Data shown Block Start

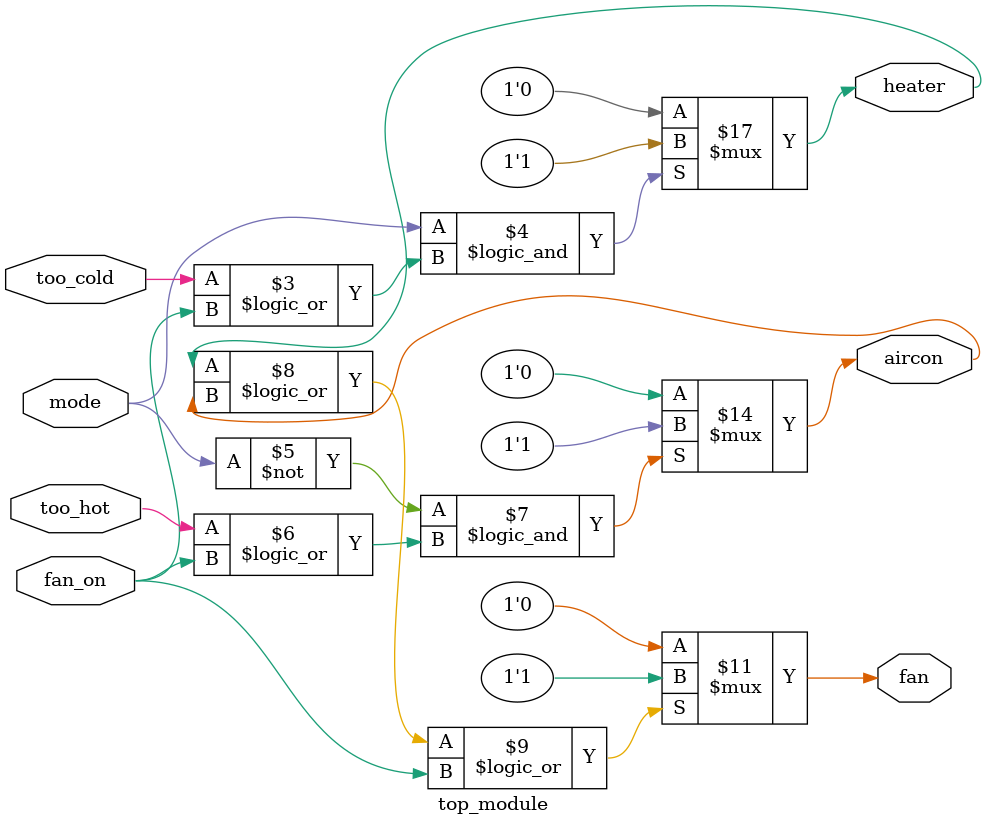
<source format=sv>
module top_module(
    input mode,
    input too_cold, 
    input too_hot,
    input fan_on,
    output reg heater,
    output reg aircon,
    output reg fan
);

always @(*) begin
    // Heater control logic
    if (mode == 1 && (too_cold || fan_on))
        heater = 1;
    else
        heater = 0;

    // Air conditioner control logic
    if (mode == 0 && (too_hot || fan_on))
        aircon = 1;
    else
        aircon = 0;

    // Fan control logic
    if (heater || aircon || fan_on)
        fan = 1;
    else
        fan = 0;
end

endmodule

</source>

Data shown Block End
Data shown Block Start

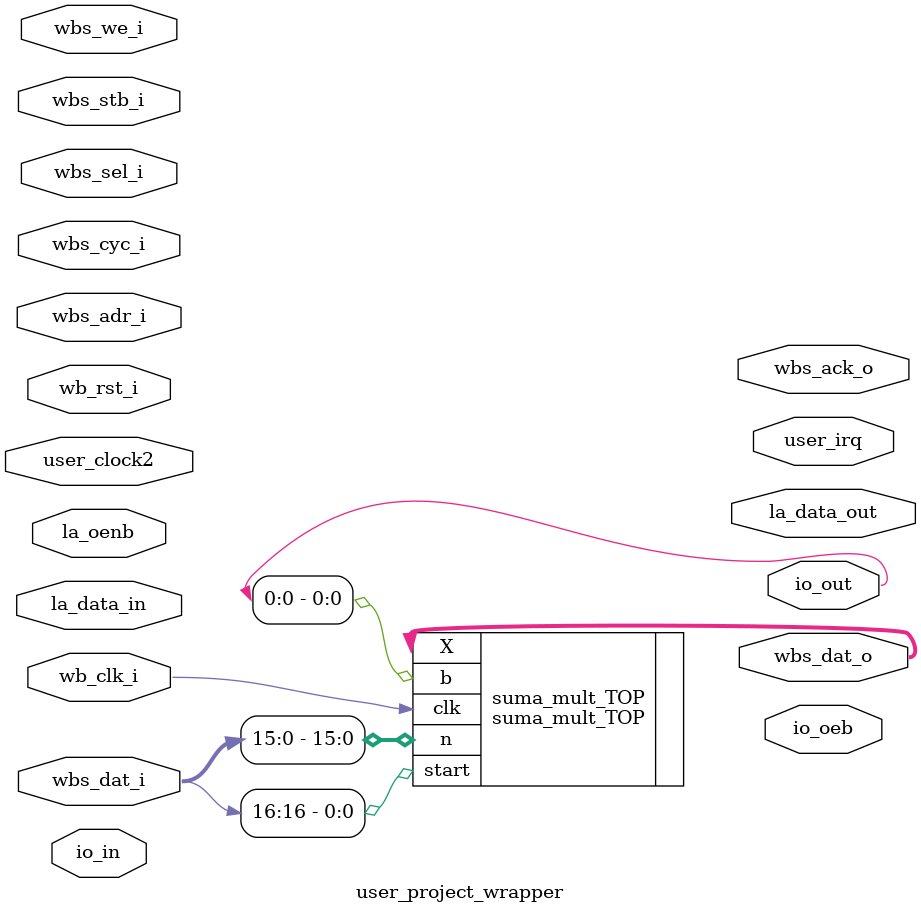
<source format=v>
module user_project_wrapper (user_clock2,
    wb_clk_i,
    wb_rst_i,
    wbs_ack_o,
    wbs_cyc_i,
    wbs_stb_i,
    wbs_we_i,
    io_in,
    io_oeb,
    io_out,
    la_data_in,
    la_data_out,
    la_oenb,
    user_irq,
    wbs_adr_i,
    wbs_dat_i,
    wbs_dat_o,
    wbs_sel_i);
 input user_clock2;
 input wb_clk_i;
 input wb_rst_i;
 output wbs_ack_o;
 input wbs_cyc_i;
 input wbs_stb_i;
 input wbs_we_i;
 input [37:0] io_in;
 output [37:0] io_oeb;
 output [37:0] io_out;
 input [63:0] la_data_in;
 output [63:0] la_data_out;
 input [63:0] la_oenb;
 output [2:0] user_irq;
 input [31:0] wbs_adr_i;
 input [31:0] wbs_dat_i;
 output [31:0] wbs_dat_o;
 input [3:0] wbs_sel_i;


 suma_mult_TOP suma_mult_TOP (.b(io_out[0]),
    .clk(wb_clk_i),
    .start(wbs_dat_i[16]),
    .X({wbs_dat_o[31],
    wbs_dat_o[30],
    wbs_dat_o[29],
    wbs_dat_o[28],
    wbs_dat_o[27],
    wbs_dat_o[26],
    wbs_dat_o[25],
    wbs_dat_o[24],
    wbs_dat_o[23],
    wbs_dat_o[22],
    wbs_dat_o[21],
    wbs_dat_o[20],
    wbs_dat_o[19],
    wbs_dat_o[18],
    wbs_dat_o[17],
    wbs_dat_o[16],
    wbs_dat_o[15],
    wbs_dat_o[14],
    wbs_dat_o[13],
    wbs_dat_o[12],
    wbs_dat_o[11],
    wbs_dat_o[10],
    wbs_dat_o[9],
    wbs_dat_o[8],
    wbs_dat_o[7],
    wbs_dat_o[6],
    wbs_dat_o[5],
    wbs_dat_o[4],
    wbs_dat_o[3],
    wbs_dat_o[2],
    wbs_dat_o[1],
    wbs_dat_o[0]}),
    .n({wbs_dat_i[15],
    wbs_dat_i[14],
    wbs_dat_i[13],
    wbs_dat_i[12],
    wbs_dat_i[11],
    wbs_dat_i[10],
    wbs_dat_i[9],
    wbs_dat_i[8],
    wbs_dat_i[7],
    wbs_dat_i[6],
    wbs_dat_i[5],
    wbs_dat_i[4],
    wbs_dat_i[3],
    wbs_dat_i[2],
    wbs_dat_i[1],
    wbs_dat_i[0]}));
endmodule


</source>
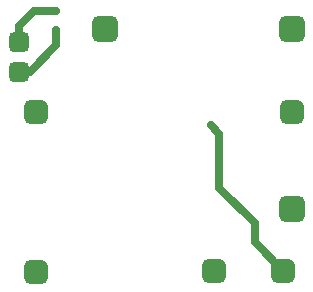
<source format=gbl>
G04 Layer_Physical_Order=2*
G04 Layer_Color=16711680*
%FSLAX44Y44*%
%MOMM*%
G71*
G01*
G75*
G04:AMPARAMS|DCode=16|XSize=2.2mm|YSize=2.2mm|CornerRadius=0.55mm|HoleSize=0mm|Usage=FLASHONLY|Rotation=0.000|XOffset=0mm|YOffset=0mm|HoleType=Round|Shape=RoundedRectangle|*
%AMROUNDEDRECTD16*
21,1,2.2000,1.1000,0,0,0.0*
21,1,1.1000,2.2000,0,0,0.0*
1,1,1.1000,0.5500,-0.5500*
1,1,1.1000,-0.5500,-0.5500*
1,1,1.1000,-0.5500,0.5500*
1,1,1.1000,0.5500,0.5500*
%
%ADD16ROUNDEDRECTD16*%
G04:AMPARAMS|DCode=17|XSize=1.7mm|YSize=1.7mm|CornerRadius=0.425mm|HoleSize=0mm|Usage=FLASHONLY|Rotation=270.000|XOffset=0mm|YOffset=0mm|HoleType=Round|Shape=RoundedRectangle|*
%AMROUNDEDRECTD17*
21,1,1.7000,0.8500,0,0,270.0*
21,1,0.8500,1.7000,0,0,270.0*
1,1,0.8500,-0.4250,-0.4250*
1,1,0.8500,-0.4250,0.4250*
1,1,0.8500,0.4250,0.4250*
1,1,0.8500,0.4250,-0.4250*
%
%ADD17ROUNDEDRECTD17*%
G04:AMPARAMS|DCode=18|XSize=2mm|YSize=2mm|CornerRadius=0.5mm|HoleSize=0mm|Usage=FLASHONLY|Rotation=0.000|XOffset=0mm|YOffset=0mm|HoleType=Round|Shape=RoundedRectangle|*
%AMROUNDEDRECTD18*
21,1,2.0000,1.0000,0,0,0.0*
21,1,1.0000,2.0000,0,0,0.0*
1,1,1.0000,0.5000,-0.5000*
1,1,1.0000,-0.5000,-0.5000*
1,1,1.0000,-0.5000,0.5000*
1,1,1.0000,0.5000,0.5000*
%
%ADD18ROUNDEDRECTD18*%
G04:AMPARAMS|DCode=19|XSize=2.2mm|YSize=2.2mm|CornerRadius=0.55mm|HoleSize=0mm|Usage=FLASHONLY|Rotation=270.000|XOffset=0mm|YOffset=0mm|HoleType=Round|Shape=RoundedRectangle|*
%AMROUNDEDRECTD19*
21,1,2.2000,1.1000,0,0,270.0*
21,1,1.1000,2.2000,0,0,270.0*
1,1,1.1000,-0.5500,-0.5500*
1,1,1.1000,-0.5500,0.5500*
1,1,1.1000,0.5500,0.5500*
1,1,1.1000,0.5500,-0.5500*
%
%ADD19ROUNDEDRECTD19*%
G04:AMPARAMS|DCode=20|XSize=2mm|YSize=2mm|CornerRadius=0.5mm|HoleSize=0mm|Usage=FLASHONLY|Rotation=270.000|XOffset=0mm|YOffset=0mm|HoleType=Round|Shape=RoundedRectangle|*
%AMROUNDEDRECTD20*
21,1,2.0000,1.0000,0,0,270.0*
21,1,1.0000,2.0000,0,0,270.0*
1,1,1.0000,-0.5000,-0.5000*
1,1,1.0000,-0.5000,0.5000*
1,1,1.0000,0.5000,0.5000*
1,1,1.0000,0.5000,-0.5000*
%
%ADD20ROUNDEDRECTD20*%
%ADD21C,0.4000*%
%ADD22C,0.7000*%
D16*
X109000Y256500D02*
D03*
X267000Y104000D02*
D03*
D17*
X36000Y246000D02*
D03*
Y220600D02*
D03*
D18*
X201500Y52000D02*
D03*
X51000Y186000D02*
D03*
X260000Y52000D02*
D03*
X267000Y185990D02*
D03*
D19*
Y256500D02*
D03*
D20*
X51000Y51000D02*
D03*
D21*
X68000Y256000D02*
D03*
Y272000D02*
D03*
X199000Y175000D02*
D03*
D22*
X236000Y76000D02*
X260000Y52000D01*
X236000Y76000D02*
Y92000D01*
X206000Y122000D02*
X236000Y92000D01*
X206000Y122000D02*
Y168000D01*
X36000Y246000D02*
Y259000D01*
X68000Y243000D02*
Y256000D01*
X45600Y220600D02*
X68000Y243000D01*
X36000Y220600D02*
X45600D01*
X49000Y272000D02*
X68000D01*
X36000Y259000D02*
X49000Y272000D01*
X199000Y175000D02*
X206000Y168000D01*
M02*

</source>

Data shown Block End
Data shown Block Start

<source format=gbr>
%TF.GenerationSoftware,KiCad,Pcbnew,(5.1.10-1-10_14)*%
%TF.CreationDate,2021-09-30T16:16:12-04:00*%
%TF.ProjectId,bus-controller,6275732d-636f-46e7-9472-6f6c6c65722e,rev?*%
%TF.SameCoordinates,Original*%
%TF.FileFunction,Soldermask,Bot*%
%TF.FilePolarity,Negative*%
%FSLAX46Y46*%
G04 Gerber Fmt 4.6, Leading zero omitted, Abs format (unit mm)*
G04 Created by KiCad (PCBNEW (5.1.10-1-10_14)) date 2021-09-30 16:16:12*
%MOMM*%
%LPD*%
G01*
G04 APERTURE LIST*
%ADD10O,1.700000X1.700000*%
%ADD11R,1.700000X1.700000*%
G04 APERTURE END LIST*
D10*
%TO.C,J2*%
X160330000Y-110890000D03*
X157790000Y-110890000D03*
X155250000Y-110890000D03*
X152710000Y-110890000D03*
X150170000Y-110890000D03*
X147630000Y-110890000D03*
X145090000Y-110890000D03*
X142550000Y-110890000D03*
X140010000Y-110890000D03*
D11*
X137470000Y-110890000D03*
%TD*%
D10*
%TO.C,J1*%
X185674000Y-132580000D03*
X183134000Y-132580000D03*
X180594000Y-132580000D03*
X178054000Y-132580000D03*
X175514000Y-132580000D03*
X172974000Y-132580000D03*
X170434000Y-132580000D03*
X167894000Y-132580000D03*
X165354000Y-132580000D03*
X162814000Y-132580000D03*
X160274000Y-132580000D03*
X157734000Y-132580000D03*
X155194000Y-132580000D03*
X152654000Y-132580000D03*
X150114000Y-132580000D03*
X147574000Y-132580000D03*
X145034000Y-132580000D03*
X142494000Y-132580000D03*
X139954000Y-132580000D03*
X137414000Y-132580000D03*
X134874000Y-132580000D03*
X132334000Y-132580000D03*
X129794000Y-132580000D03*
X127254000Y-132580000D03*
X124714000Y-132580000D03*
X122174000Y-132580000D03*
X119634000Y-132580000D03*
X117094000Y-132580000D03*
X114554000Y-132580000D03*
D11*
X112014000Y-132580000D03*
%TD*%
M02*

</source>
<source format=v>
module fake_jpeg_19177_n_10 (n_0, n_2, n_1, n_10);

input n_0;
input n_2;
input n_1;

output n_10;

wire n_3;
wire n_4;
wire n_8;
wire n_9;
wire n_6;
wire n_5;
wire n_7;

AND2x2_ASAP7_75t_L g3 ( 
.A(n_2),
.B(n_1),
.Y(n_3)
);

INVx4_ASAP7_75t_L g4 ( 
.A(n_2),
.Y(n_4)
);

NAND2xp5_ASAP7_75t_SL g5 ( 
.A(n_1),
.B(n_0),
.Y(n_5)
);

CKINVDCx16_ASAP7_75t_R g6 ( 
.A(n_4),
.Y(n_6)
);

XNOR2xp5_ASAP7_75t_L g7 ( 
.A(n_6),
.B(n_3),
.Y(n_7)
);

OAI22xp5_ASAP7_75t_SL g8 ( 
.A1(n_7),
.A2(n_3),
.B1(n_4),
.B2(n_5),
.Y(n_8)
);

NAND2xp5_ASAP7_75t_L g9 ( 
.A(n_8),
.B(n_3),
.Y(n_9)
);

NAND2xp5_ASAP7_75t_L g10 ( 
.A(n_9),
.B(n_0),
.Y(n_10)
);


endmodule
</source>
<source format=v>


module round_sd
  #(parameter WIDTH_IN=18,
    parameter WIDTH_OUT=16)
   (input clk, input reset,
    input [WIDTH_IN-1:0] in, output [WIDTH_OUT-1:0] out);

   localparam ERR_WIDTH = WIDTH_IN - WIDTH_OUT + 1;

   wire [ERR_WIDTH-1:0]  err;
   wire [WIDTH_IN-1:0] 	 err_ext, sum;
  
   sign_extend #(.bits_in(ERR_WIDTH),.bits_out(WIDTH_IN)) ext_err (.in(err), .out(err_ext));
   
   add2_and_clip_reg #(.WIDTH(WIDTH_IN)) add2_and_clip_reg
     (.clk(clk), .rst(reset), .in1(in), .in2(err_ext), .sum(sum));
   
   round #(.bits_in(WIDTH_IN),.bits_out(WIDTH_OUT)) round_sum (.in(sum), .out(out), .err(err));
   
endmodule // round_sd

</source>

Data shown Block End

Collect every line above that contains the word "FLASHONLY".

» Problem solution:
G04:AMPARAMS|DCode=16|XSize=2.2mm|YSize=2.2mm|CornerRadius=0.55mm|HoleSize=0mm|Usage=FLASHONLY|Rotation=0.000|XOffset=0mm|YOffset=0mm|HoleType=Round|Shape=RoundedRectangle|*
G04:AMPARAMS|DCode=17|XSize=1.7mm|YSize=1.7mm|CornerRadius=0.425mm|HoleSize=0mm|Usage=FLASHONLY|Rotation=270.000|XOffset=0mm|YOffset=0mm|HoleType=Round|Shape=RoundedRectangle|*
G04:AMPARAMS|DCode=18|XSize=2mm|YSize=2mm|CornerRadius=0.5mm|HoleSize=0mm|Usage=FLASHONLY|Rotation=0.000|XOffset=0mm|YOffset=0mm|HoleType=Round|Shape=RoundedRectangle|*
G04:AMPARAMS|DCode=19|XSize=2.2mm|YSize=2.2mm|CornerRadius=0.55mm|HoleSize=0mm|Usage=FLASHONLY|Rotation=270.000|XOffset=0mm|YOffset=0mm|HoleType=Round|Shape=RoundedRectangle|*
G04:AMPARAMS|DCode=20|XSize=2mm|YSize=2mm|CornerRadius=0.5mm|HoleSize=0mm|Usage=FLASHONLY|Rotation=270.000|XOffset=0mm|YOffset=0mm|HoleType=Round|Shape=RoundedRectangle|*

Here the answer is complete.